--- Required work ---
Arrange the listing as a two-column CSV with the headers ask and reply. Begin at its first line and stop after the line that contains "picture [236, 590, 1418, 886]". Give one row for each thing asked, with the asking text and its answer each in a single quoted field and line breaks turned into spaces.

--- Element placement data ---
>>>

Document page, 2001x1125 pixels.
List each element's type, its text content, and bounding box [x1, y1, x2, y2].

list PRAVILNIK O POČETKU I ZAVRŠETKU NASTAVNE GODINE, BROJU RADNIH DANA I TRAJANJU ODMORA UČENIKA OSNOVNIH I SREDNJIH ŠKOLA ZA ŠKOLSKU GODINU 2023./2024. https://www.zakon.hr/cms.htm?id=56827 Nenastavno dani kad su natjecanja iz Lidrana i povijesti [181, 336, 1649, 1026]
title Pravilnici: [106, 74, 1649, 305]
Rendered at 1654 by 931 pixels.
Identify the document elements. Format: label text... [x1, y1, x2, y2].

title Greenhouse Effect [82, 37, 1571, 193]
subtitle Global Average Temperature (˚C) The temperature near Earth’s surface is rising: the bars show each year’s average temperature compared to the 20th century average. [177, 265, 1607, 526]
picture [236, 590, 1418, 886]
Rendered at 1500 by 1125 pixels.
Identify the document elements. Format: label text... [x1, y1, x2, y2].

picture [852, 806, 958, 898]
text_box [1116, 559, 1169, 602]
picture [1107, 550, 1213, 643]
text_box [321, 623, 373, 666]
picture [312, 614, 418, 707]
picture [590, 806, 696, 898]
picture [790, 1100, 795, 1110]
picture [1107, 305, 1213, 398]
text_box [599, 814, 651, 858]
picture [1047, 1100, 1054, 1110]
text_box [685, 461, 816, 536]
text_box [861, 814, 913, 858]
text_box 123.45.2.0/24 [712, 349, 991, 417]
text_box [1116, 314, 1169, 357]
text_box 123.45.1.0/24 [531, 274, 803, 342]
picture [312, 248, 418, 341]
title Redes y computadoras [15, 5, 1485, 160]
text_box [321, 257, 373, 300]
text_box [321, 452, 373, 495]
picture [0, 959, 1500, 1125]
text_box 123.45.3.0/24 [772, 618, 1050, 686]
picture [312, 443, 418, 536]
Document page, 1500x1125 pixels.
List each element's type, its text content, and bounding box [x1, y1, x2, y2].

<<<

--- Answer in full ---
ask,reply
"Document page, 2001x1125 pixels. List each element's type, its text content, and bounding box [x1, y1, x2, y2].","list PRAVILNIK O POČETKU I ZAVRŠETKU NASTAVNE GODINE, BROJU RADNIH DANA I TRAJANJU ODMORA UČENIKA OSNOVNIH I SREDNJIH ŠKOLA ZA ŠKOLSKU GODINU 2023./2024. https://www.zakon.hr/cms.htm?id=56827 Nenastavno dani kad su natjecanja iz Lidrana i povijesti [181, 336, 1649, 1026] title Pravilnici: [106, 74, 1649, 305]"
"Rendered at 1654 by 931 pixels. Identify the document elements. Format: label text... [x1, y1, x2, y2].","title Greenhouse Effect [82, 37, 1571, 193] subtitle Global Average Temperature (˚C) The temperature near Earth’s surface is rising: the bars show each year’s average temperature compared to the 20th century average. [177, 265, 1607, 526] picture [236, 590, 1418, 886]"